#### Page extract
# Which is the best puppy chow?



## MyAntsRMarching (Oct 24, 2007)

Hey everyone,
I haven't posted in awhile, but thought I would try to be a little more active on the boards! 

Marley and his sister are growing at a fast rate! They are 6 months old last week! They both are eating the "Purina® Puppy Chow® brand Puppy Food Healthy Morsels™ Soft & Crunchy Bites". I have heard mixed reviews about them. 

Any ideas? Keep them on it? Switch slowly? etc. etc.?
Thanks!,
Chris


----------



## pamperedpups (Dec 7, 2006)

I won't feed Purina, Iams/Eukanuba, Science Diet, Ol Roy, Kibbles N Bits, etc. because of their poor quality ingredients, unnecessary fillers and chemical preservatives. For more information on dog food and ingredients, check out www.dogfoodproject.com and www.dogfoodanalysis.com You might also look into a raw diet: www.rawfed.com


----------



## heidiann (Feb 3, 2008)

> I won't feed Purina, Iams/Eukanuba, Science Diet, Ol Roy, Kibbles N Bits, etc. because of their poor quality ingredients, unnecessary fillers and chemical preservatives. For more information on dog food and ingredients, check out www.dogfoodproject.com and www.dogfoodanalysis.com You might also look into a raw diet: www.rawfed.com


I agree...

If you do decide on kibble...try Canidae or another premium one that has less grain and more meat. 

I'd also personally stay away from any brand that was involved in any of the recalls. But, we lost cats in the 2006 Diamond recall and just don't want to have to go through that mess again.


----------



## Patt (Feb 12, 2008)

You'll get lots of suggestions on this subject. My dogs love Innova, they have beautiful coats and are in great shape. I also use Wellness brand. 

Lots of good links given, here's another for top quality dog food. www.dogaware.com

Remember each dog is different, so what works for one doesn't necessarily work for another. Good luck.


----------

#### Dataset records
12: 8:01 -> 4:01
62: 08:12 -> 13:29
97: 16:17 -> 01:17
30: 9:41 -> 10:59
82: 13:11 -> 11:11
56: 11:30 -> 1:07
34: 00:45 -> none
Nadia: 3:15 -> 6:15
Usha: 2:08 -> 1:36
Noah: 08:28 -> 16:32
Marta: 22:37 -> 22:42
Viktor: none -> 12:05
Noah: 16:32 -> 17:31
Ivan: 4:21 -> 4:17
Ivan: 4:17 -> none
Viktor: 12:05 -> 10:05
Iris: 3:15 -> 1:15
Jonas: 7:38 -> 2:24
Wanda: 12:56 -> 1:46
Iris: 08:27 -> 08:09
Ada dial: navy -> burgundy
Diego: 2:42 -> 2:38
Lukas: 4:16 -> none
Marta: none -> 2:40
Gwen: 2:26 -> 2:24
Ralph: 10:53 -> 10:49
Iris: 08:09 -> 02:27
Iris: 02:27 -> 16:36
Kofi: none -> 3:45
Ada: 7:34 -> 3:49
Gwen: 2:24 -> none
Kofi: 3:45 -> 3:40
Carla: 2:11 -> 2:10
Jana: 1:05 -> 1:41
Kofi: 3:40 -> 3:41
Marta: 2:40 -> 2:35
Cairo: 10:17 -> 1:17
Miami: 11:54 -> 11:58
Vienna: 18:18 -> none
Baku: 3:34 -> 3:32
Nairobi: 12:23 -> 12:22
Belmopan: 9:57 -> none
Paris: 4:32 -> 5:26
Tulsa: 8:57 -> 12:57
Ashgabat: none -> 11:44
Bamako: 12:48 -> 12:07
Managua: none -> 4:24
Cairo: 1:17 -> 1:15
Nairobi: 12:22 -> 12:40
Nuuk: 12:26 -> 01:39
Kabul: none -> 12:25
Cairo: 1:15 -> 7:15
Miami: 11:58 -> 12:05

#### Written request 1
Answer these questions from the puppy chow thread, marking each answer with its letter:
(a) How old are Marley and his sister, according to the first post?
(b) Which kibble brand does heidiann suggest trying?
(c) Which two brands does Patt mention using?
#### Written request 2
Render every line of the records in Block 1 as a numbered list, omitting any blank lines.
The thread and the records are separate, unrelated material.

#### Full response 1
(a) Six months old.
(b) Canidae.
(c) Innova and Wellness.

#### Full response 2
1. 12: 8:01 -> 4:01
2. 62: 08:12 -> 13:29
3. 97: 16:17 -> 01:17
4. 30: 9:41 -> 10:59
5. 82: 13:11 -> 11:11
6. 56: 11:30 -> 1:07
7. 34: 00:45 -> none
8. Nadia: 3:15 -> 6:15
9. Usha: 2:08 -> 1:36
10. Noah: 08:28 -> 16:32
11. Marta: 22:37 -> 22:42
12. Viktor: none -> 12:05
13. Noah: 16:32 -> 17:31
14. Ivan: 4:21 -> 4:17
15. Ivan: 4:17 -> none
16. Viktor: 12:05 -> 10:05
17. Iris: 3:15 -> 1:15
18. Jonas: 7:38 -> 2:24
19. Wanda: 12:56 -> 1:46
20. Iris: 08:27 -> 08:09
21. Ada dial: navy -> burgundy
22. Diego: 2:42 -> 2:38
23. Lukas: 4:16 -> none
24. Marta: none -> 2:40
25. Gwen: 2:26 -> 2:24
26. Ralph: 10:53 -> 10:49
27. Iris: 08:09 -> 02:27
28. Iris: 02:27 -> 16:36
29. Kofi: none -> 3:45
30. Ada: 7:34 -> 3:49
31. Gwen: 2:24 -> none
32. Kofi: 3:45 -> 3:40
33. Carla: 2:11 -> 2:10
34. Jana: 1:05 -> 1:41
35. Kofi: 3:40 -> 3:41
36. Marta: 2:40 -> 2:35
37. Cairo: 10:17 -> 1:17
38. Miami: 11:54 -> 11:58
39. Vienna: 18:18 -> none
40. Baku: 3:34 -> 3:32
41. Nairobi: 12:23 -> 12:22
42. Belmopan: 9:57 -> none
43. Paris: 4:32 -> 5:26
44. Tulsa: 8:57 -> 12:57
45. Ashgabat: none -> 11:44
46. Bamako: 12:48 -> 12:07
47. Managua: none -> 4:24
48. Cairo: 1:17 -> 1:15
49. Nairobi: 12:22 -> 12:40
50. Nuuk: 12:26 -> 01:39
51. Kabul: none -> 12:25
52. Cairo: 1:15 -> 7:15
53. Miami: 11:58 -> 12:05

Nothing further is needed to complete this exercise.